• What is required:
Only a number is expected: how many lines in the data below contain the word "shadow".
[Start of section]
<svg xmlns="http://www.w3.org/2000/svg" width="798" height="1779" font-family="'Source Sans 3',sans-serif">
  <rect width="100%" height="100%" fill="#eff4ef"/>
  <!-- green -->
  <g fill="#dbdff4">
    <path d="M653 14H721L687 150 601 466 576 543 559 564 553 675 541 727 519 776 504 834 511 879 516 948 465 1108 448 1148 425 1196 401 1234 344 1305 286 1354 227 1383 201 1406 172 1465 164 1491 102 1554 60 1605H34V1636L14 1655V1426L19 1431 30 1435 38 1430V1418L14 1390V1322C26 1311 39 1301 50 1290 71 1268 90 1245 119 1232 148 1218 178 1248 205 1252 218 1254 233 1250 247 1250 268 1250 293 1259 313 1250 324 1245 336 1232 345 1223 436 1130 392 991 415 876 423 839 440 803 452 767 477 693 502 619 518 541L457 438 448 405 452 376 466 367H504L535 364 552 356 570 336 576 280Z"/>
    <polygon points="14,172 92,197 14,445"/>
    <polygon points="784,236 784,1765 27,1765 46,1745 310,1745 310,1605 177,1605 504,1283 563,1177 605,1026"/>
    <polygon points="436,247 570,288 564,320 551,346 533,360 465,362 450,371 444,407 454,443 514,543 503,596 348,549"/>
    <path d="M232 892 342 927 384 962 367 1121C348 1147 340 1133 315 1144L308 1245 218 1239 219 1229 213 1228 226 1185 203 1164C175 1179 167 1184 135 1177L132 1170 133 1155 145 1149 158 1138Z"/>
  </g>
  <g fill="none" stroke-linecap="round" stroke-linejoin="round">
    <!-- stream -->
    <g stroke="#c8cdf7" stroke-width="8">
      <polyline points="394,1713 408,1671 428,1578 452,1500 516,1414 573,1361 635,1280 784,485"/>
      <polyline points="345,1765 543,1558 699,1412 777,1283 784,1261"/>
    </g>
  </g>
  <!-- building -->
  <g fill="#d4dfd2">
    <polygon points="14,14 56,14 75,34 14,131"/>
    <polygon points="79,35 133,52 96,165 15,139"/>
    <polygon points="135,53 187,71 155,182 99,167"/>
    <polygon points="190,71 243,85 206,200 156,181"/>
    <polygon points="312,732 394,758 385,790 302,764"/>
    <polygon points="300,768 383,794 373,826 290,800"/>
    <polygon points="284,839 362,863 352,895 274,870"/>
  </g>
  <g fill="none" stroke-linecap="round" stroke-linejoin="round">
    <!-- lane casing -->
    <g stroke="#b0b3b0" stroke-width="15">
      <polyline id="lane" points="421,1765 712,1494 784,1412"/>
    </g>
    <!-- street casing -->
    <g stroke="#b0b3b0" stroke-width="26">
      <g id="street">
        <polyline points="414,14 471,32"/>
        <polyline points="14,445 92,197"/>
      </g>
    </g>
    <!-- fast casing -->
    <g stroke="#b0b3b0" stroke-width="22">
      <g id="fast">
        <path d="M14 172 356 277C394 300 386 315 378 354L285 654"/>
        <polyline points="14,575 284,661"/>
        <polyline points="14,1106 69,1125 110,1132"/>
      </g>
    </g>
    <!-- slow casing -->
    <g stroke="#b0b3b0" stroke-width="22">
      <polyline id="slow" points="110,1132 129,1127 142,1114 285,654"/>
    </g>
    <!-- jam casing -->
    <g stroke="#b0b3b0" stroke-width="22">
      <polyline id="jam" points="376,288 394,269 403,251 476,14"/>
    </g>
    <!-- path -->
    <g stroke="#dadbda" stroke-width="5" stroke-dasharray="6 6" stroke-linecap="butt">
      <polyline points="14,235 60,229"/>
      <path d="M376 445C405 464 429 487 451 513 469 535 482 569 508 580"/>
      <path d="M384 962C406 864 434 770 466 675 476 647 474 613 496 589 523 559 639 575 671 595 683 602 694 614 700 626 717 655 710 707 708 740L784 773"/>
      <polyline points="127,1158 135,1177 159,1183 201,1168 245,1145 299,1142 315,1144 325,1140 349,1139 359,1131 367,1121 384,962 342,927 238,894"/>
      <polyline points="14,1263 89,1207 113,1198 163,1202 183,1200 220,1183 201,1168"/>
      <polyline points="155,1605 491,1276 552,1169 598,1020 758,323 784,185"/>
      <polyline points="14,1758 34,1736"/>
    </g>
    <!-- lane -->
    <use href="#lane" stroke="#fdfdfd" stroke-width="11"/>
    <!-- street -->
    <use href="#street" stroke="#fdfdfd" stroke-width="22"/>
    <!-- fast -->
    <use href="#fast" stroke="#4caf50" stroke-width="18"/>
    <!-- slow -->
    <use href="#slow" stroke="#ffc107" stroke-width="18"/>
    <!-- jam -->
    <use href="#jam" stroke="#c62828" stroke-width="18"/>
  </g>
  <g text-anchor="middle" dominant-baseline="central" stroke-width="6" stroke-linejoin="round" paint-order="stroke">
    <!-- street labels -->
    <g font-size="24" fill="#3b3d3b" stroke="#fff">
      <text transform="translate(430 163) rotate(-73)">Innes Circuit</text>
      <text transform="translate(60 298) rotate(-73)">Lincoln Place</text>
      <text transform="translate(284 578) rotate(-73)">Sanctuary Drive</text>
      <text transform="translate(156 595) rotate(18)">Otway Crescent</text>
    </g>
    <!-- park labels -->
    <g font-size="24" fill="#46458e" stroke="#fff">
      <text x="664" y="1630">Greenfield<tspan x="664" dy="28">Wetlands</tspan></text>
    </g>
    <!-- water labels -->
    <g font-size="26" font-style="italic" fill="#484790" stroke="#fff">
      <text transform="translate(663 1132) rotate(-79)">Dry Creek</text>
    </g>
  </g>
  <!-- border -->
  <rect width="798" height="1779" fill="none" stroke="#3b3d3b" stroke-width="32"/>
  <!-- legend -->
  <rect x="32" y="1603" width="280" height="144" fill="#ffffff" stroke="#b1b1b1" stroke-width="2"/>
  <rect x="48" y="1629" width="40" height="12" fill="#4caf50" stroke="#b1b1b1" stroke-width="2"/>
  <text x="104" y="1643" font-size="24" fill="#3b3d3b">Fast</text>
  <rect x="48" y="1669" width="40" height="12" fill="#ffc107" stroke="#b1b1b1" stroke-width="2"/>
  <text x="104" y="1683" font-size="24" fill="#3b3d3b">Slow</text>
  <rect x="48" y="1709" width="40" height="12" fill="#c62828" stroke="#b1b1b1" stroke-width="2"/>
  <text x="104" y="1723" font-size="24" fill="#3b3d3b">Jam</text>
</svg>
[End of section]
[Start of section]
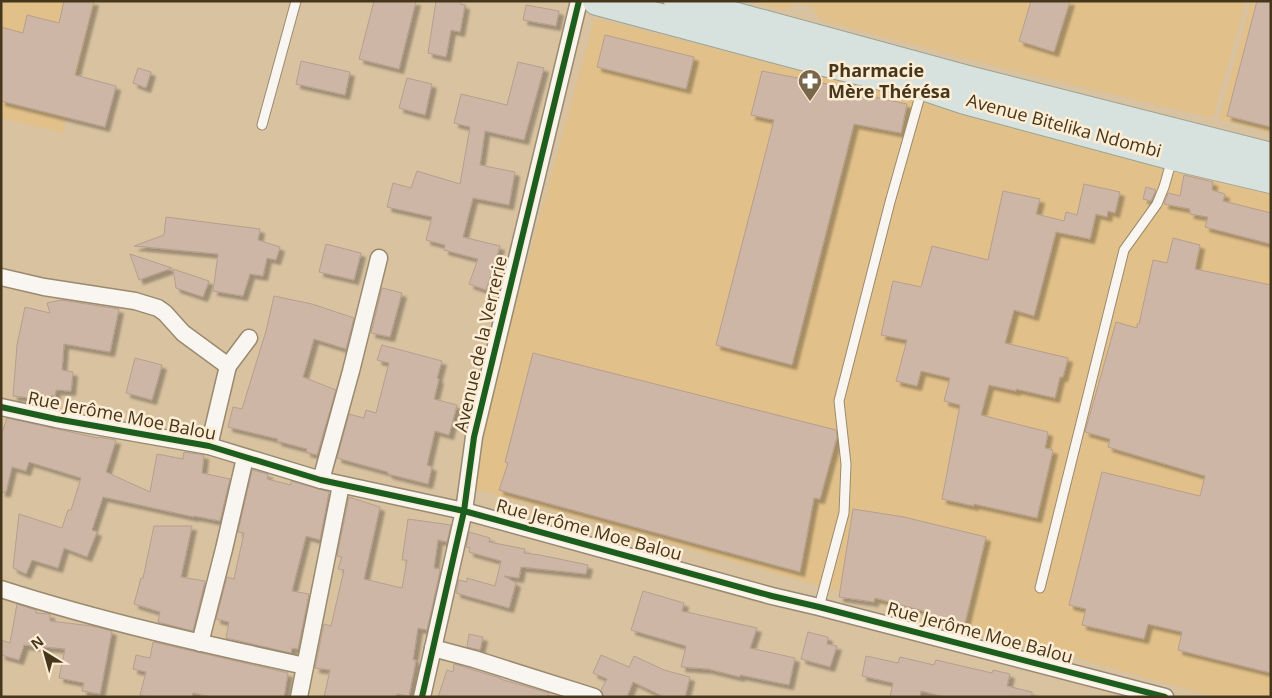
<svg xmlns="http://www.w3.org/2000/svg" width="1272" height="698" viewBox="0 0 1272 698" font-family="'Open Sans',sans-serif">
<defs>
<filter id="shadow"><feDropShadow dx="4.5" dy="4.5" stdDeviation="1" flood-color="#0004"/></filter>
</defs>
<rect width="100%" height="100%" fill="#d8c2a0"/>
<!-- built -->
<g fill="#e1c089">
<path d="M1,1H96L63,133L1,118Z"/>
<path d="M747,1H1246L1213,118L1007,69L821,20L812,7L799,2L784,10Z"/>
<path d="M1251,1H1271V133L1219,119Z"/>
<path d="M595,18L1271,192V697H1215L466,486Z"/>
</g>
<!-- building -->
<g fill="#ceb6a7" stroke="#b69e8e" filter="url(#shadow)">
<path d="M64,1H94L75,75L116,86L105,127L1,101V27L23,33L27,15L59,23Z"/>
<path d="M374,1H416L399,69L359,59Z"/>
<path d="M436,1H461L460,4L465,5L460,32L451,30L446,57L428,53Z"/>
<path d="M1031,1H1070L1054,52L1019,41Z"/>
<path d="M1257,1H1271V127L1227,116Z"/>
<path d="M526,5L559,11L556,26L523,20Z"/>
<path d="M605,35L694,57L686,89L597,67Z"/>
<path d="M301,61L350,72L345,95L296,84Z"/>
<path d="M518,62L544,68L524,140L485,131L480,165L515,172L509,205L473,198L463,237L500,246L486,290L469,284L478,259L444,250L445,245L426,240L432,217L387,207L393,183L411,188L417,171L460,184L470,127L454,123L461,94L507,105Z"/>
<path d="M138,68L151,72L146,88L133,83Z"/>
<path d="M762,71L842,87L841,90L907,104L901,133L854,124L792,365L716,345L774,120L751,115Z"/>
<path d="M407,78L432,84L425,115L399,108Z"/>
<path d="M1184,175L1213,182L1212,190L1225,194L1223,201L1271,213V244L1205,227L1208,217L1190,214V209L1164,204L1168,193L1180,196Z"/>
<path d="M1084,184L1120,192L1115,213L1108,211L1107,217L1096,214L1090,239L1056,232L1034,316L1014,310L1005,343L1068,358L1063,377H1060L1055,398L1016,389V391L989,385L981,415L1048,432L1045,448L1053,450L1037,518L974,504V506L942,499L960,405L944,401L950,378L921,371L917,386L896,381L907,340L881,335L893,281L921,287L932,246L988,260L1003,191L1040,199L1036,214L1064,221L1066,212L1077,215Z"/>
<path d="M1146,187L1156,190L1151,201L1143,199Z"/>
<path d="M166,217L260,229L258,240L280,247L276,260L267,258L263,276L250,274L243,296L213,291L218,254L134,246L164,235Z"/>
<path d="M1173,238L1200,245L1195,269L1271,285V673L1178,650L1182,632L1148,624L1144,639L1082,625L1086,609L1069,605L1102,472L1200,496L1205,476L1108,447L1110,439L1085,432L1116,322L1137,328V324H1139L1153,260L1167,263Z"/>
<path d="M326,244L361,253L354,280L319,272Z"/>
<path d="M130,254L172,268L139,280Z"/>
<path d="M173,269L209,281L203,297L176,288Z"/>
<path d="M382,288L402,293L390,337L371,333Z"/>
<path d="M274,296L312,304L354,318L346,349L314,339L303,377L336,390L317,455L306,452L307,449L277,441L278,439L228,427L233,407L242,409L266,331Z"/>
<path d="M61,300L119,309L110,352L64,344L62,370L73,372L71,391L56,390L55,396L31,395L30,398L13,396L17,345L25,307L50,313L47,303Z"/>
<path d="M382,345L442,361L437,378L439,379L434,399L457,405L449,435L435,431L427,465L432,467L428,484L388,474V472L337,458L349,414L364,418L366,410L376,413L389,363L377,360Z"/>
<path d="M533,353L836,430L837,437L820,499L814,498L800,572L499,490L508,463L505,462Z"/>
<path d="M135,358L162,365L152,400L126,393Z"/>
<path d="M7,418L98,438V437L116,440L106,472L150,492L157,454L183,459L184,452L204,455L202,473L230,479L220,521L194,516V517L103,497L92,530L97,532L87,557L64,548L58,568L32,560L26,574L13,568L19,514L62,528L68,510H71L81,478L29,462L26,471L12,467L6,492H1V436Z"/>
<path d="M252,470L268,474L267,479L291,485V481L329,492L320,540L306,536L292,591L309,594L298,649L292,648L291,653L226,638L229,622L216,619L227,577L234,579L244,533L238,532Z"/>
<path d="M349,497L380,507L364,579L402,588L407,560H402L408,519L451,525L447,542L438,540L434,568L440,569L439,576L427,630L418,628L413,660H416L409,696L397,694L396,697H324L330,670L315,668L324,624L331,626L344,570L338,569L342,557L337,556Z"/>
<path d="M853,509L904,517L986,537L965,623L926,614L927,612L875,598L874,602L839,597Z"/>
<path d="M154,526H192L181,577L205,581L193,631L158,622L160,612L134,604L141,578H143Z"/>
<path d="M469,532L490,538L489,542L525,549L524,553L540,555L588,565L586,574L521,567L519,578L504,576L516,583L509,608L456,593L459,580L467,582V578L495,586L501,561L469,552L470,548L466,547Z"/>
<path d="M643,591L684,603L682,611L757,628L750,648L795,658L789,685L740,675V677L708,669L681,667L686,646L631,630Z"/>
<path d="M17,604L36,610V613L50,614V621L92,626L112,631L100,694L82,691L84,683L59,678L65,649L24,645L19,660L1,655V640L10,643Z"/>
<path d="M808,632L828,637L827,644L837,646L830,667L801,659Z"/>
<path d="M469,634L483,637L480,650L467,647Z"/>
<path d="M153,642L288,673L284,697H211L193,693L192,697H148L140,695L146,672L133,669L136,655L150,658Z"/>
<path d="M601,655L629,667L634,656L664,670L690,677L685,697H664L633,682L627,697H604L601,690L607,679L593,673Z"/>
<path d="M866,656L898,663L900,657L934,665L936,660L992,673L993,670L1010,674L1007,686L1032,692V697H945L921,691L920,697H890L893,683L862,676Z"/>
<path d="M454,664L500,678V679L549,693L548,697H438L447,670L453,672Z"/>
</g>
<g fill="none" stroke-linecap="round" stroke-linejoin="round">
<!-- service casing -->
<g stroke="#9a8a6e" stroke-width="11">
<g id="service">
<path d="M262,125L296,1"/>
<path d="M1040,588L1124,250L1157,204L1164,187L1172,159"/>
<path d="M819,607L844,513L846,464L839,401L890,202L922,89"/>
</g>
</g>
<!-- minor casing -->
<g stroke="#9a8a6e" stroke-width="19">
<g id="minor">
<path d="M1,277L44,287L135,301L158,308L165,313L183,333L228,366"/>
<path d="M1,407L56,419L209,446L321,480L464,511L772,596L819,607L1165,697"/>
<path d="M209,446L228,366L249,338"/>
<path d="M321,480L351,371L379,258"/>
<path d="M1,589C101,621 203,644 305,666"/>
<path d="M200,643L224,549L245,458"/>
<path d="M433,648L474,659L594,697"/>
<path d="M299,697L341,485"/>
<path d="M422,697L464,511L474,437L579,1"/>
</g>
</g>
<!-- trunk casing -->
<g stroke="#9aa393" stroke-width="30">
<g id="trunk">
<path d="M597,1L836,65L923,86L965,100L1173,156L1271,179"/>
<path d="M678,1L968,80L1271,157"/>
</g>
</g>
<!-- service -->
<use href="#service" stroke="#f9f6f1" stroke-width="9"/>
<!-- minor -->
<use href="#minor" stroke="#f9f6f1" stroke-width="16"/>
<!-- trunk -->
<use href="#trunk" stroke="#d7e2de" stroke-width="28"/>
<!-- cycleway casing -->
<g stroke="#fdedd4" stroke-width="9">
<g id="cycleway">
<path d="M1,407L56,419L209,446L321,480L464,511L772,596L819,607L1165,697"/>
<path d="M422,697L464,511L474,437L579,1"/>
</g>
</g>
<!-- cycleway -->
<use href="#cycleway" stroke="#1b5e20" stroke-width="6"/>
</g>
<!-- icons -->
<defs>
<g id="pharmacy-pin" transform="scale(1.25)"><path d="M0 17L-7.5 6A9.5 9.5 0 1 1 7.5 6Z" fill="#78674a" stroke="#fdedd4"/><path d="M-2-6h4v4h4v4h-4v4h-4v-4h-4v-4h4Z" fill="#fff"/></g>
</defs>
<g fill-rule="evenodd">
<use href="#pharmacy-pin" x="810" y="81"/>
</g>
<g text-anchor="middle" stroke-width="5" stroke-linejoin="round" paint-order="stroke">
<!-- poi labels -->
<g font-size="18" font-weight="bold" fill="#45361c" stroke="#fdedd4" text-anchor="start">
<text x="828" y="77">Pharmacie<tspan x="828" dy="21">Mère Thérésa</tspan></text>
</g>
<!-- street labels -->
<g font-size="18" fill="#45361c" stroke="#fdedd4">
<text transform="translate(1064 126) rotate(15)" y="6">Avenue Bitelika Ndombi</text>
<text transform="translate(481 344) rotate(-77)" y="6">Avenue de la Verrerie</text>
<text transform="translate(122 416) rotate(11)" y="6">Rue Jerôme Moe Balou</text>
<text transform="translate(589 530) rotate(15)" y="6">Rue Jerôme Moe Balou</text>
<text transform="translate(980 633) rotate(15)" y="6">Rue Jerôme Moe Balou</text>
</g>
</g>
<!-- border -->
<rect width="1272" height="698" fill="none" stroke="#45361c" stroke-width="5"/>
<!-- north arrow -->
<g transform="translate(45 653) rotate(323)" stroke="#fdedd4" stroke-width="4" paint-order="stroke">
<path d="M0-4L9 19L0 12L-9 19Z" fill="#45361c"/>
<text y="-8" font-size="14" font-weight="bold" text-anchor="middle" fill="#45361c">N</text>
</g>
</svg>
[End of section]
• Exercise result:
2